How many middle class homes, "our" kind of homes, "OUR" audience sacrificed tomatoes because the prices have gone up? And what about fundamental questions like why was the shortage not foreseen? What was National Agriculture Cooperative Marketing Federation of India (NAFED) doing? CNN-IBN's Special Investigation Team had exposed a scam of over Rs 5,000 crore of tax payers money in NAFED, but the clean-up in NAFED is yet to begin because Sharad Pawar is busy playing politics in Maharashtra. Prime Minister Manmohan Singh couldn't hide his frustration with the gross mismanagement of the agriculture sector during his recent visit to Mumbai. He showed in which direction the wind is blowing when he said adequate attention is not being paid to the agriculture sector.
Can't we tell "OUR" viewers that while you continue to buy your vegetables despite cribbing about rising prices, do you know where this price rise is stemming from? Isn't this is a perfectly TRPable story? I would hazard a guess that not many homes in middle class India would have decided to do away with the costly Tomatoes. What "reality" was the media alluding to? Likewise in the Rakhi Sawant case what was this "greater reality" that one was trying to project for the modern and urban men and women, "OUR" audience? Or in the Jet-Sahara divorce we only talked of a marriage gone sour even before coitus, but did not connect with the "greater reality" or even "illusion" of its implications.

[Collection entries]
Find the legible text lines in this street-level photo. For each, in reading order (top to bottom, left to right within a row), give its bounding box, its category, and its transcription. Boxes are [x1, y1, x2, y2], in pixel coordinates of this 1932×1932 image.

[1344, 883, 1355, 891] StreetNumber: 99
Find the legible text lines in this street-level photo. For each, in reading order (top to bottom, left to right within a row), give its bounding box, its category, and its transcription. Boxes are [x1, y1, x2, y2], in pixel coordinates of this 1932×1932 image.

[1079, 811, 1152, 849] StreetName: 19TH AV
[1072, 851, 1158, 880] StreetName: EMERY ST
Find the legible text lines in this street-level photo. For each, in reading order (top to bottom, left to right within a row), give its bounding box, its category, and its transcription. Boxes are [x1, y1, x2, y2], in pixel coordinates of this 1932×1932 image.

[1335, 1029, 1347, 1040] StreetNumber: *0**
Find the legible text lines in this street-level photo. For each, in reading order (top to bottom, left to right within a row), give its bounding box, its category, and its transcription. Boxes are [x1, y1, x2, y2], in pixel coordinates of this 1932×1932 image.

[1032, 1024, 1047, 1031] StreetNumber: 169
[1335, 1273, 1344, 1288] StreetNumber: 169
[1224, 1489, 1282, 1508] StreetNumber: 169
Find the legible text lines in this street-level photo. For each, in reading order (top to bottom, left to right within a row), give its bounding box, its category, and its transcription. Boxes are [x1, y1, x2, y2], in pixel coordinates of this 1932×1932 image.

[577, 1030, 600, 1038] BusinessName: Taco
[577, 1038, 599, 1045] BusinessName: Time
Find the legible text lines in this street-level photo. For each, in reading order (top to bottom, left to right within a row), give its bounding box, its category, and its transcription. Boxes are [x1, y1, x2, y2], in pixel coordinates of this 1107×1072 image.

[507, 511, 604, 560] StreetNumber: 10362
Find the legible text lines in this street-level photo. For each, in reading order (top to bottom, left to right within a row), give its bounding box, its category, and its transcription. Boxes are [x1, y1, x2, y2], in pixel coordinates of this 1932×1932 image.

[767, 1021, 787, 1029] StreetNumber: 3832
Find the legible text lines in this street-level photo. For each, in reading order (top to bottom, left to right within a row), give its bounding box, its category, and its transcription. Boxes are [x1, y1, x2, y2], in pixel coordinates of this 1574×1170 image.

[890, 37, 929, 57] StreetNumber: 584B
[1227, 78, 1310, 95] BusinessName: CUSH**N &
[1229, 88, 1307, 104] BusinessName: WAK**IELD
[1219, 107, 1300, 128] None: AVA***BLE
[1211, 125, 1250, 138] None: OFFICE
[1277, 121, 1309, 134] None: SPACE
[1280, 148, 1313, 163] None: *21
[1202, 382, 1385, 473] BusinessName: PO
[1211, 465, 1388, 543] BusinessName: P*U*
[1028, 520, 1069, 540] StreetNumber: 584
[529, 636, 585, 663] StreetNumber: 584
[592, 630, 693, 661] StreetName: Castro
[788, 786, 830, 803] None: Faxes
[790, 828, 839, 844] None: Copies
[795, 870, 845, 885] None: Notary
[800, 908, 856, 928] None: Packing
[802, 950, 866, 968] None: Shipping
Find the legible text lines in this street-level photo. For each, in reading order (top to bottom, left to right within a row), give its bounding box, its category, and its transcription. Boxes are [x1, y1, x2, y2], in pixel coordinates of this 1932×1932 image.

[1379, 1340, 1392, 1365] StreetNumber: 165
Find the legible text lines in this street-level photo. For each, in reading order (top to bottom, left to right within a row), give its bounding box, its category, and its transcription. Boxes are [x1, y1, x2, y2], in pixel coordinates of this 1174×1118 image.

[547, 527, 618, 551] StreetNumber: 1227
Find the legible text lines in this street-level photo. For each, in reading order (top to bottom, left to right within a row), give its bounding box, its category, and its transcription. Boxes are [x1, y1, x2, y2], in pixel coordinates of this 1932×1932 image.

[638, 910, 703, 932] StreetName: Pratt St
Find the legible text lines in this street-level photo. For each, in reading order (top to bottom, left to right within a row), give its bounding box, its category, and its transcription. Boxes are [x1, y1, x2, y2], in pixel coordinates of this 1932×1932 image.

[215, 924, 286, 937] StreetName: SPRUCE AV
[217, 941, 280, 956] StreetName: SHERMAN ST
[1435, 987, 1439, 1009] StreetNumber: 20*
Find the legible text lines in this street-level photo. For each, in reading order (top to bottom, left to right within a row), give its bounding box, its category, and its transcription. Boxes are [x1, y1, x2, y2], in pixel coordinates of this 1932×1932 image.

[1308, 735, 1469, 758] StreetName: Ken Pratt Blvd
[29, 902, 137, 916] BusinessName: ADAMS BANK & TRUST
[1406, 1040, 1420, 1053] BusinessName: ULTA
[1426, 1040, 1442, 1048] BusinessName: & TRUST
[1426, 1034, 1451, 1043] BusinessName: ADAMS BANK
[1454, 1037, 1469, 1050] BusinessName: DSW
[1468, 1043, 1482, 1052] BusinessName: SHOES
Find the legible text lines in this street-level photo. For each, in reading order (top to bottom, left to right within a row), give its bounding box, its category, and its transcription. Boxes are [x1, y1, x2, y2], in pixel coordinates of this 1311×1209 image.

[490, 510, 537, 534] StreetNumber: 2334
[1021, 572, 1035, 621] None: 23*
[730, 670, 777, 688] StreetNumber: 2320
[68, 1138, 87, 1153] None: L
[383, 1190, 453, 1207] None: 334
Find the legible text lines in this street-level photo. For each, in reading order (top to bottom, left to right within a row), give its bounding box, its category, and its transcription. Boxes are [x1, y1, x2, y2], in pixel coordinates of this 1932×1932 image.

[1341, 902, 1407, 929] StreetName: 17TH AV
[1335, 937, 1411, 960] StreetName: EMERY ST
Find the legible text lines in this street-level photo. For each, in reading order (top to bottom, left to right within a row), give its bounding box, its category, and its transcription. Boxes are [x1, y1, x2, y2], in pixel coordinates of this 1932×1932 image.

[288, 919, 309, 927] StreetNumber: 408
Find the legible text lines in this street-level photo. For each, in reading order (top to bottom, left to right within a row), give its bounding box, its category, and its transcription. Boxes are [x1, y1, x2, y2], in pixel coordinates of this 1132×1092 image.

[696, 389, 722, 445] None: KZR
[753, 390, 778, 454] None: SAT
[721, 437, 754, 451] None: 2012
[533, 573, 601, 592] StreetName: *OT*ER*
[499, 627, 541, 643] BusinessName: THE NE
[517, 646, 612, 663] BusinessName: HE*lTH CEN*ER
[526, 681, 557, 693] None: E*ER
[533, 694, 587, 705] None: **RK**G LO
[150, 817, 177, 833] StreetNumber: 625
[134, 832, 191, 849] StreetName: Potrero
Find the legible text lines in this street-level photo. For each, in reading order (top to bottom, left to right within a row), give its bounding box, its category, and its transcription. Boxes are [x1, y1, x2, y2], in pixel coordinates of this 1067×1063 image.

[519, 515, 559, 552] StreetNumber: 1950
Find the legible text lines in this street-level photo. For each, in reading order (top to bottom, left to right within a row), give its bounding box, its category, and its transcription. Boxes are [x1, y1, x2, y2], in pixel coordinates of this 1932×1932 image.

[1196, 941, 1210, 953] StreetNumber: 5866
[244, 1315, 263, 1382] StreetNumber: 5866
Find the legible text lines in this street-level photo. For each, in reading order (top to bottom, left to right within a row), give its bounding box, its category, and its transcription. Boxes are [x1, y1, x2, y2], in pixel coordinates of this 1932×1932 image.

**To do**
A – In the passage on media coverage of rising tomato prices, why has the clean-up in NAFED not yet begun? Answer in one to three sentences.
B – Please write the next part of the passage on media coverage of rising tomato prices, picking up right after its final sentence.

**Task-by-task outputs**
A – The clean-up in NAFED has not yet begun because Sharad Pawar is busy playing politics in Maharashtra.

B –
I have often been told there is no hard evidence to show that special investigations and stings have any impact on TRP. Well, it depends on how one is reading statistics, because it can be read in more ways than one. Investigative journalism makes the channel attractive. It enables the channel to garner good wishes and viewers in the long term. A random survey of viewing choices can never measure a channel's quality of reportage and its credibility. There is no way one can gather data on aspects of trust and integrity, again crucial reasons why in the long term these are as valuable to a channel's commercial interests as TRPs.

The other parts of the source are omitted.